EXERCISE BRIEF: Print the whole listing below exactly as given, pictures excluded.

SOURCE MATERIAL:
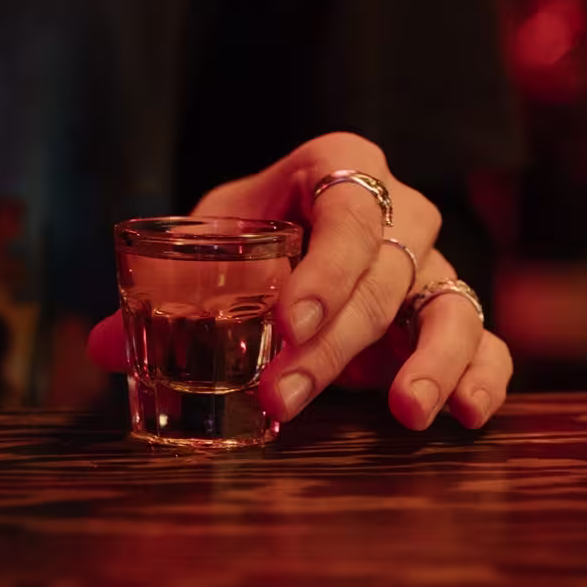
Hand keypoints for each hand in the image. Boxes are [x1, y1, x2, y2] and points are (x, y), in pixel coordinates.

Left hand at [87, 133, 512, 430]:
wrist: (303, 235)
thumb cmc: (259, 233)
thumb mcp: (214, 242)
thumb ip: (168, 287)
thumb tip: (101, 344)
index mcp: (340, 169)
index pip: (348, 212)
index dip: (324, 268)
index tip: (287, 322)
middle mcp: (401, 211)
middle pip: (385, 273)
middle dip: (335, 341)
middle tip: (285, 394)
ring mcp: (435, 266)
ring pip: (451, 306)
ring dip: (428, 363)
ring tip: (404, 415)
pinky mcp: (455, 316)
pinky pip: (485, 342)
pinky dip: (484, 378)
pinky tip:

ANSWER FOR THE TASK:
Hand keypoints for each hand in the image. Boxes are [x1, y1, x2, y2] and points are (x, y), in pixel coordinates.

Left hand at [87, 133, 512, 430]:
wrist: (303, 235)
thumb cmc: (259, 233)
thumb mcp: (214, 242)
thumb ip: (168, 287)
thumb tip: (101, 344)
index mcp: (340, 169)
index pip: (348, 212)
index dip: (324, 268)
index tip: (287, 322)
middle mcp: (401, 211)
middle pip: (385, 273)
middle dip: (335, 341)
middle tip: (285, 394)
ring mcp: (435, 266)
ring pip: (451, 306)
ring dip: (428, 363)
ring tip: (404, 415)
pinky mcp: (455, 316)
pinky pip: (485, 342)
pinky dip: (484, 378)
pinky tip:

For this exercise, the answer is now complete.